→ Records for the exercise:
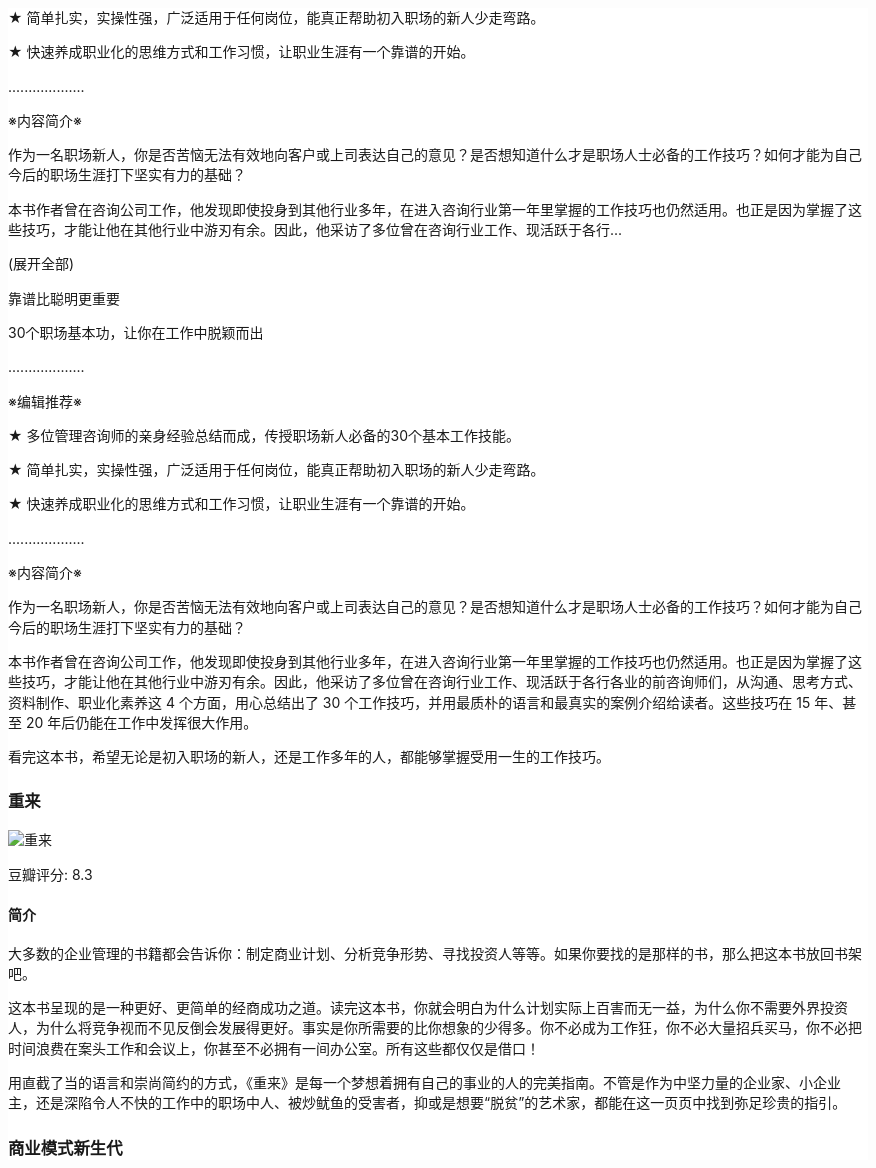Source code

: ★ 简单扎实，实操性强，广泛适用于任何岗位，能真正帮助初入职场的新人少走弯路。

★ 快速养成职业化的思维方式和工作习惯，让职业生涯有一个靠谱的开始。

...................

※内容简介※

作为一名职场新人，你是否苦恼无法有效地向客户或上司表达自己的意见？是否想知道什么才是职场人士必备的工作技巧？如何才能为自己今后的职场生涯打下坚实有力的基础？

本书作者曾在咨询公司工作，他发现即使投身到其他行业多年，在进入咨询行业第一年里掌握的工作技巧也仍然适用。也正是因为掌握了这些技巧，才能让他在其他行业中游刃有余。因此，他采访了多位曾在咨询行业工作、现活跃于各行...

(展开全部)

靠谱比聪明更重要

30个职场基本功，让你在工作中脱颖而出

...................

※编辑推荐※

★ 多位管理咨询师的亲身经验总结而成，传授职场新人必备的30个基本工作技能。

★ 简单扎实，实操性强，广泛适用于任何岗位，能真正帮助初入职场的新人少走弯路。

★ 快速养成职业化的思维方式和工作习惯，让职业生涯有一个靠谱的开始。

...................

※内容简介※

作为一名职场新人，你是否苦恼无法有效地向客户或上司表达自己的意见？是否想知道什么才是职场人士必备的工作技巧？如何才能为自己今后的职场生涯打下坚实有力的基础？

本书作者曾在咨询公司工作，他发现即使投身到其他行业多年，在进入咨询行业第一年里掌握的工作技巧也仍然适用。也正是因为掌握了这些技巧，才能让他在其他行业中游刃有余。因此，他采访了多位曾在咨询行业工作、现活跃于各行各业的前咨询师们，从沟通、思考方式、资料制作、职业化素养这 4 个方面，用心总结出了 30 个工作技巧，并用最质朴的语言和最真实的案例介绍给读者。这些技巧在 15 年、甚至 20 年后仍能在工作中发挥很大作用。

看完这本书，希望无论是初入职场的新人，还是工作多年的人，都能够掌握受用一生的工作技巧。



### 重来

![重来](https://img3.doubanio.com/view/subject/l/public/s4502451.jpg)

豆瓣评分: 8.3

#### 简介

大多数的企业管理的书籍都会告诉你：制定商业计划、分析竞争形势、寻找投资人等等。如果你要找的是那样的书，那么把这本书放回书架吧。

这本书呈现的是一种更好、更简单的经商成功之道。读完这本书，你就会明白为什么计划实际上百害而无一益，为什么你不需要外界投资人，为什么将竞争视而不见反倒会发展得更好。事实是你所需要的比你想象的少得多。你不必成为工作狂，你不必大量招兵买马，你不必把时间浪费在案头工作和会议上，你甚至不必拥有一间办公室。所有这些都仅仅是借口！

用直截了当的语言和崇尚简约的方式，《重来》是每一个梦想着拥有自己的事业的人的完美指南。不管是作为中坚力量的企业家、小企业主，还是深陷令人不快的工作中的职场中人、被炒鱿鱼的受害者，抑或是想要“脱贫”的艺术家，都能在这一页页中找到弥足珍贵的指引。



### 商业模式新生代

→ Aim of the exercise: Count each line of the listing above that holds the string "简单扎实", and state that count without anything added.

→ Result: 2